* **Task**
Within the records below, reproduce without change the lines from the line that has "Delete the middle" through the line that has "click(703, 340)", and only those.

* **Given information**
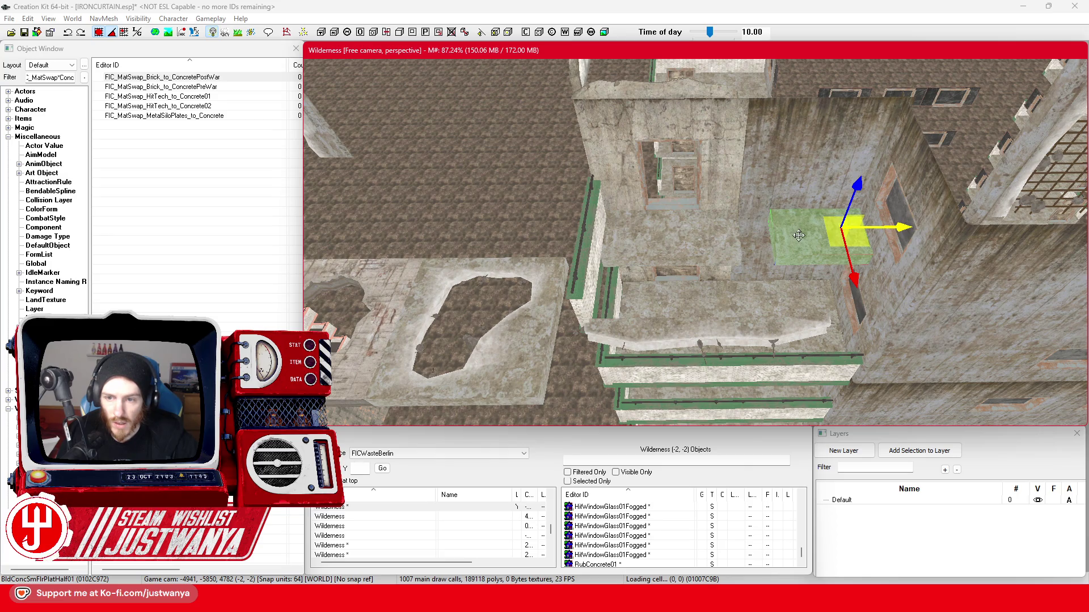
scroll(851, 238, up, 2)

==

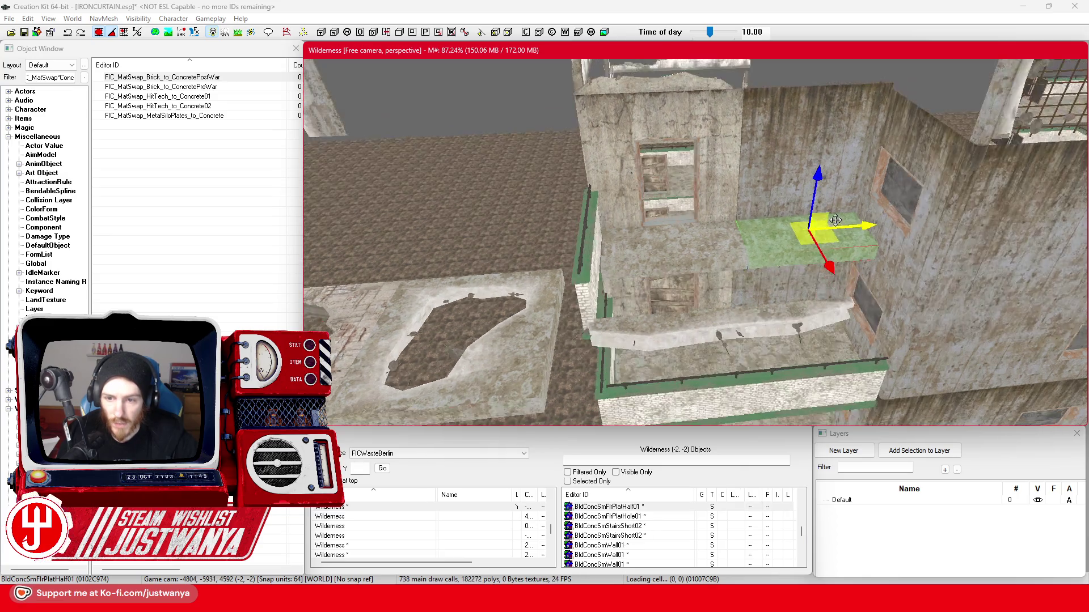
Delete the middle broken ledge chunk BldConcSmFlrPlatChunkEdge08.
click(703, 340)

* **Answer area**
Delete the middle broken ledge chunk BldConcSmFlrPlatChunkEdge08.
click(703, 340)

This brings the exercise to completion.